The "Two Step" was developed in 1965 by a 15 year old teen from Whitaker, Illinois named Buddy Schwimmer . Buddy was doing a line dance called "Surfer Stomp". It was based on two steps and a stomp. This worked well with fast music, but the footwork was too slow for medium and slow tempo songs. The timing was changed and it went from a line dance to a partnership dance. This then became the dance called "Two Step". Eventually in 1978, Buddy opened a dance studio in Costa Mesa, California and started teaching "Night Club Two Step".
The "Two Step", like all dances has gone through changes over time. It has evolved into two different feeling dances. The original footwork was "Rock, Inplace, Side" (Quick, Quick, Slow), which exists in the dance called "Night Club Two Step". The Country Western dancers have adopted it and have included it in their competitions. However, it has been "ballroomized" into a dance called "Ballroom Two Step". Ballroom Two Step's basic foot work is "Side, Cross Behind, Inplace (Slow, Quick, Quick).
These two variations have very different feelings. The "Ballroom Two Step" is very gliding, continuous, strong and powerful with a big sweeping feeling. It is precise and quite technical. "Night Club Two Step" feels more like a choppy Cha Cha and is quite compact. It has a more casual relaxed feeling.

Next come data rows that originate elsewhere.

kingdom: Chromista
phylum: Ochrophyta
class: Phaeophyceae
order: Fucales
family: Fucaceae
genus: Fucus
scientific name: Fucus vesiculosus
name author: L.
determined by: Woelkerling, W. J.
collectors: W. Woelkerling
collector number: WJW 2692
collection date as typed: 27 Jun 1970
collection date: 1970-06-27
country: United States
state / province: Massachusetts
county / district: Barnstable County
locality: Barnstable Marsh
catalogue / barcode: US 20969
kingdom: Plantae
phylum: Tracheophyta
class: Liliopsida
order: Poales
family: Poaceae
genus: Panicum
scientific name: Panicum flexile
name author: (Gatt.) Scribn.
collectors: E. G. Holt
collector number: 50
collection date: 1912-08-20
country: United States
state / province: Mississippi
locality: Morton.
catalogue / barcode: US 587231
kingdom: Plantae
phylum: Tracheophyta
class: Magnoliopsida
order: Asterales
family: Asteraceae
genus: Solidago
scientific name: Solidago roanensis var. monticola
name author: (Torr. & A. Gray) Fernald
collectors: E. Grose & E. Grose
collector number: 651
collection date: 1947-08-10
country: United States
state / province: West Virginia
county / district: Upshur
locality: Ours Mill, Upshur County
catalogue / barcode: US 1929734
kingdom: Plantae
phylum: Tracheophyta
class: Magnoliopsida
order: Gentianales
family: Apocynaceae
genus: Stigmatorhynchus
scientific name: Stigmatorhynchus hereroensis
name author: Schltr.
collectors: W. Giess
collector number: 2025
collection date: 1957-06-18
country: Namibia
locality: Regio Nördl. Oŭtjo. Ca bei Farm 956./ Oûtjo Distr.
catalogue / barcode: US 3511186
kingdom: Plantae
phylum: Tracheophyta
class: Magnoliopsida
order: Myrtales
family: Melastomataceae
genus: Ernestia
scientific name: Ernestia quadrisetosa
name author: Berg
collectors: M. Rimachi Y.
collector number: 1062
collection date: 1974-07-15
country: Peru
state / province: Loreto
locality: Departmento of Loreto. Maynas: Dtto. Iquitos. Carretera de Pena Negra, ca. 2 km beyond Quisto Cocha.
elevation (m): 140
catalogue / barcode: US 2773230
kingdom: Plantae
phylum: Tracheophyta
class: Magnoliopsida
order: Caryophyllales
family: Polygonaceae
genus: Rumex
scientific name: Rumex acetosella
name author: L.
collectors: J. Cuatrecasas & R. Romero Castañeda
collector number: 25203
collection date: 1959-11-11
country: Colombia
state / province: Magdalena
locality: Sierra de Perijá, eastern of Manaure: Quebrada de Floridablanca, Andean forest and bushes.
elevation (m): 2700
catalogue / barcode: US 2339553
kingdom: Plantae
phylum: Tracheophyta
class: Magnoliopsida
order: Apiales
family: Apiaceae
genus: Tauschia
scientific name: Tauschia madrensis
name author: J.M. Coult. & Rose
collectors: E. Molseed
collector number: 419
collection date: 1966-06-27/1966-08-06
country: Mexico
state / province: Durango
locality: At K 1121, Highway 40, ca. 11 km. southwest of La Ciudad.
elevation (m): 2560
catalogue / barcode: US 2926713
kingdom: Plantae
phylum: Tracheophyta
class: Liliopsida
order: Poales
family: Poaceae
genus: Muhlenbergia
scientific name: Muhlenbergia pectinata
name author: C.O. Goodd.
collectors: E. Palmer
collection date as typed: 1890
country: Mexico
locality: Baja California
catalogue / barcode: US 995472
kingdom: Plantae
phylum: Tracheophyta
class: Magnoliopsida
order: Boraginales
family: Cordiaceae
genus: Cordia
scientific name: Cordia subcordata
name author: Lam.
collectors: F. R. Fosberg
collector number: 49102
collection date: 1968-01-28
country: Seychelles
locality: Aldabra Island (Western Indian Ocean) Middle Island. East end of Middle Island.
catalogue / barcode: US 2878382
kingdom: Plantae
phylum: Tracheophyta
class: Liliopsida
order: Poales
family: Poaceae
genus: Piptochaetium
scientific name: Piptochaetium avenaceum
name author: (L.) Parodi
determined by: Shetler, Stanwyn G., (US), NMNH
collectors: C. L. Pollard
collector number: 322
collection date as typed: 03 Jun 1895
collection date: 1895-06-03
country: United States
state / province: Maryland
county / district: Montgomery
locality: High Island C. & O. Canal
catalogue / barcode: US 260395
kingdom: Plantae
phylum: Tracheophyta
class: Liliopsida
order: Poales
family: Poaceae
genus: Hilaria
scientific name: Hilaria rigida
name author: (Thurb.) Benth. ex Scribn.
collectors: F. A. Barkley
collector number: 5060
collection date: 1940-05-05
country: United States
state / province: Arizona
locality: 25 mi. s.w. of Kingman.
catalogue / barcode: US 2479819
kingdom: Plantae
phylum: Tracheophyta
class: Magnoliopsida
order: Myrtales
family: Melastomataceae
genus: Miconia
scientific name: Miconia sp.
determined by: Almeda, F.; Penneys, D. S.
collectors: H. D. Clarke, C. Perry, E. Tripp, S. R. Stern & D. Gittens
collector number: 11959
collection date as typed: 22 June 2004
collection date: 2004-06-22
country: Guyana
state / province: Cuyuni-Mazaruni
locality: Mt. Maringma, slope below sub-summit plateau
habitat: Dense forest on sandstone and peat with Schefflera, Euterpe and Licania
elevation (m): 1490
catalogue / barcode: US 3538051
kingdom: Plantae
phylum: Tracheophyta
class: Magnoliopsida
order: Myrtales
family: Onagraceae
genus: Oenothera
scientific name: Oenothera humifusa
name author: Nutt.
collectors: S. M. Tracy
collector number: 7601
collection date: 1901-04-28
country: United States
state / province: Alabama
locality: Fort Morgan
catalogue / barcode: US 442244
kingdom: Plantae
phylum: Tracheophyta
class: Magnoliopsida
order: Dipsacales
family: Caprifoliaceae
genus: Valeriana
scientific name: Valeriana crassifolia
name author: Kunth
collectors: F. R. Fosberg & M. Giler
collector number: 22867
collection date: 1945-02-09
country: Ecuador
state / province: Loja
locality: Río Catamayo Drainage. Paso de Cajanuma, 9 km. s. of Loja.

The "Two Step" is a dance you can do in night clubs as well as ballrooms, weddings, cruises, etc. It's an alternative to the "Slow" dance. That's the dance where you stand, put your hands on your partner's waist and your partner puts her arms around your neck and you sway back and forth, back-and-forth etc., etc.
"Two Step" is perfect for medium and slow music. The Two Step is danced to popular music, mostly ballads. Songs such as "Lady In Red", "On the Wings of Love", "Love the World Away. The song Lady In Red is a medium tempo song played at 39 MPM (measures per minute).
When learning "Two Step", or any dance, learn why you do steps a certain way. Figure out which one is correct and why. Don't just do a step a certain way because so-and-so says to do it that way. The movements should feel natural and not forced. It's not the patterns that makes a good dancer, it's how well you dance them.
The "Ballroom Two Step" and "Night club Two Step" are not fad dances. They are here to stay. The "Two Step" is popular in California and all along the west coast. It's popularity is slowly moving east. It is taught at BYU (Brigham-Young University) and is starting to be taught in Europe. It is just a matter of time before it is danced everywhere in the United States.